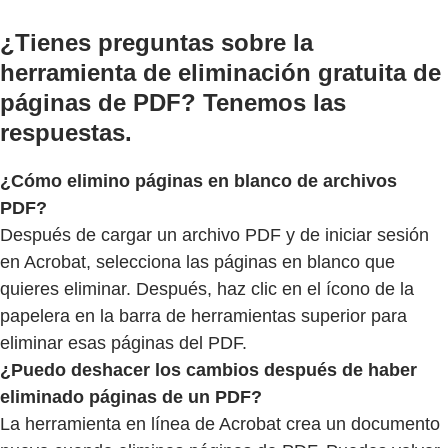
¿Tienes preguntas sobre la
herramienta de eliminación gratuita de
páginas de PDF? Tenemos las
respuestas.
¿Cómo elimino páginas en blanco de archivos
PDF?
Después de cargar un archivo PDF y de iniciar sesión
en Acrobat, selecciona las páginas en blanco que
quieres eliminar. Después, haz clic en el ícono de la
papelera en la barra de herramientas superior para
eliminar esas páginas del PDF.
¿Puedo deshacer los cambios después de haber
eliminado páginas de un PDF?
La herramienta en línea de Acrobat crea un documento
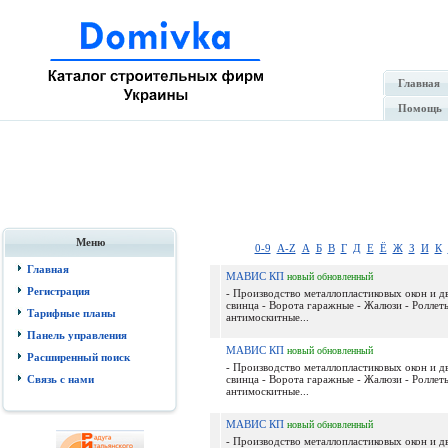
Главная
Помощь
Меню
0-9
A-Z
А
Б
В
Г
Д
Е
Ё
Ж
З
И
К
Главная
МАВИС КП
новый
обновленный
Регистрация
- Производство металлопластиковых окон и д
свинца - Ворота гаражные - Жалюзи - Роллеты
Тарифные планы
антимоскитные...
Панель управления
МАВИС КП
новый
обновленный
Расширенный поиск
- Производство металлопластиковых окон и д
Связь с нами
свинца - Ворота гаражные - Жалюзи - Роллеты
антимоскитные...
МАВИС КП
новый
обновленный
- Производство металлопластиковых окон и д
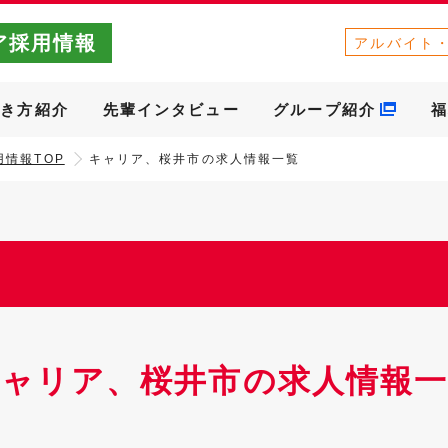
ア採用情報
アルバイト
働き方紹介
先輩インタビュー
グループ紹介
福
情報TOP
キャリア、桜井市の求人情報一覧
キャリア、桜井市の求人情報一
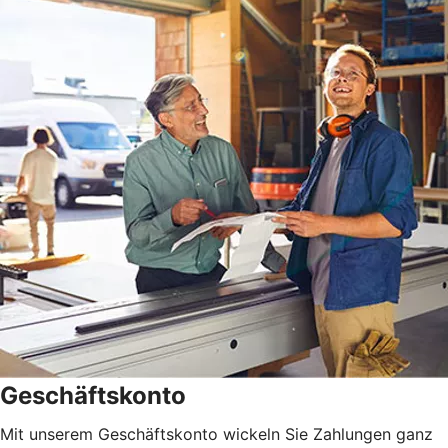
Geschäftskonto
Mit unserem Geschäftskonto wickeln Sie Zahlungen ganz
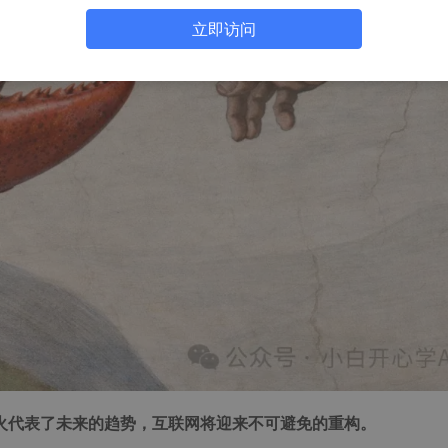
立即访问
火代表了未来的趋势，互联网将迎来不可避免的重构。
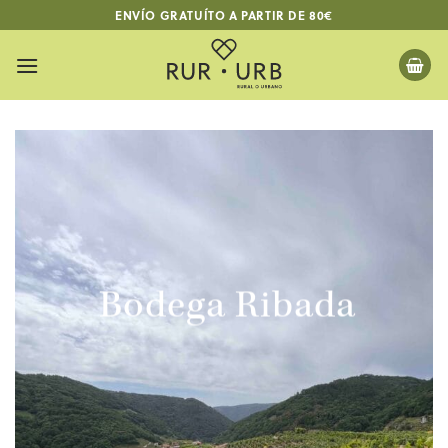
Saltar
ENVÍO GRATUÍTO A PARTIR DE 80€
al
contenido
Bodega Ribada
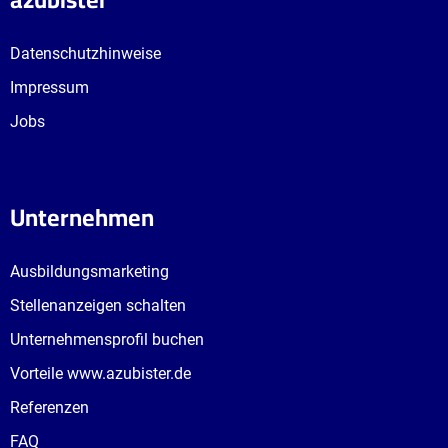
Datenschutzhinweise
Impressum
Jobs
Unternehmen
Ausbildungsmarketing
Stellenanzeigen schalten
Unternehmensprofil buchen
Vorteile www.azubister.de
Referenzen
FAQ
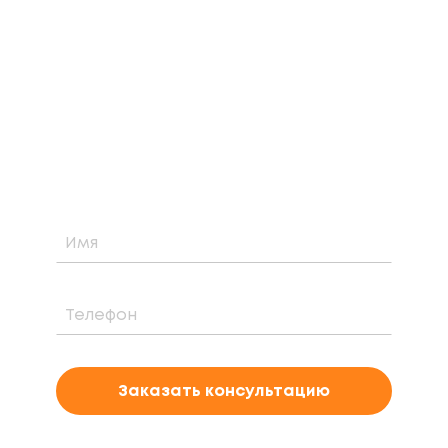
ЗАКАЗАТЬ БЕСПЛАТНУЮ
КОНСУЛЬТАЦИЮ
Узнайте о возможности установки,
стоимости и периоде окупаемости
солнечной электростанции для вашего
проекта
Заказать консультацию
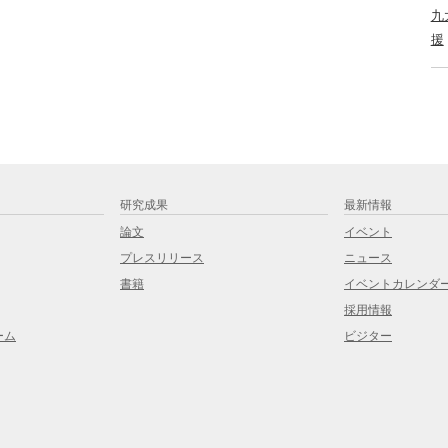
九
援
研究成果
最新情報
論文
イベント
プレスリリース
ニュース
書籍
イベントカレンダ
採用情報
ーム
ビジター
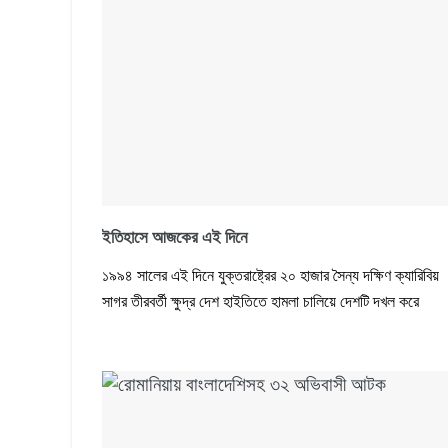
ইতিহাসে আজকের এই দিনে
১৯৯৪ সালের এই দিনে যুক্তরাষ্ট্রের ২০ হাজার সৈন্য দক্ষিণ ক্যারিবিয়
সাগর তীরবর্তী ক্ষুদ্র দেশ হাইতিতে হামলা চালিয়ে দেশটি দখল করে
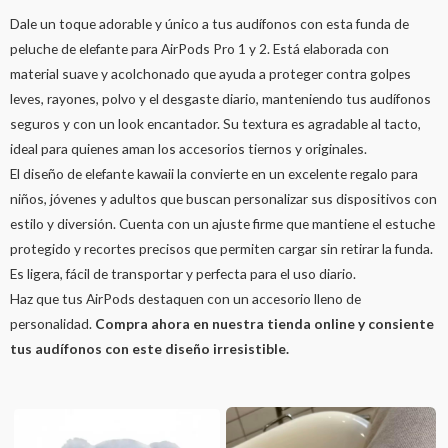
Dale un toque adorable y único a tus audífonos con esta funda de
peluche de elefante para AirPods Pro 1 y 2. Está elaborada con
material suave y acolchonado que ayuda a proteger contra golpes
leves, rayones, polvo y el desgaste diario, manteniendo tus audífonos
seguros y con un look encantador. Su textura es agradable al tacto,
ideal para quienes aman los accesorios tiernos y originales.
El diseño de elefante kawaii la convierte en un excelente regalo para
niños, jóvenes y adultos que buscan personalizar sus dispositivos con
estilo y diversión. Cuenta con un ajuste firme que mantiene el estuche
protegido y recortes precisos que permiten cargar sin retirar la funda.
Es ligera, fácil de transportar y perfecta para el uso diario.
Haz que tus AirPods destaquen con un accesorio lleno de
personalidad.
Compra ahora en nuestra tienda online y consiente
tus audífonos con este diseño irresistible.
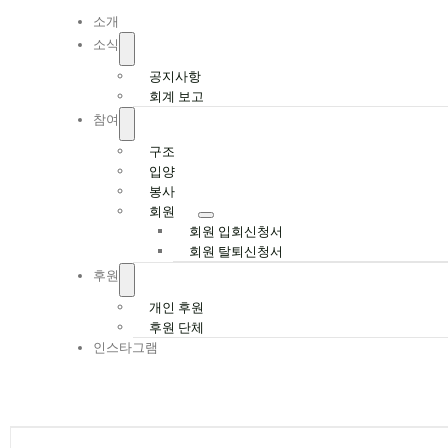
Navigation
소개
소식
공지사항
회계 보고
참여
구조
입양
봉사
회원
회원 입회신청서
회원 탈퇴신청서
후원
개인 후원
후원 단체
인스타그램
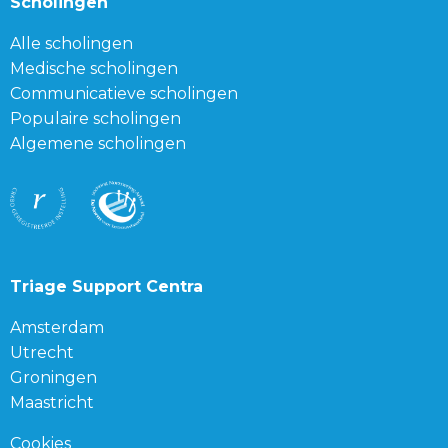
Scholingen
Alle scholingen
Medische scholingen
Communicatieve scholingen
Populaire scholingen
Algemene scholingen
Triage Support Centra
Amsterdam
Utrecht
Groningen
Maastricht
Cookies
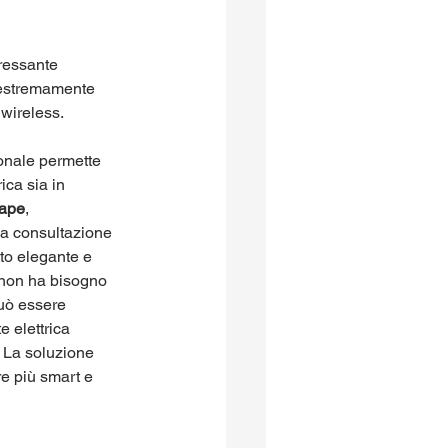
ressante 
 estremamente 
 wireless. 
ionale permette 
ica sia in 
cape
, 
la consultazione 
to elegante e 
non ha bisogno 
uò essere 
e elettrica 
. La soluzione 
e più smart e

#### [AIM OF THE TASK]
Count the lines of the data above that contain the string "páginas", treating uppercase and lowercase as different, and give only the number.

#### [RESPONSE TO THE TASK]
5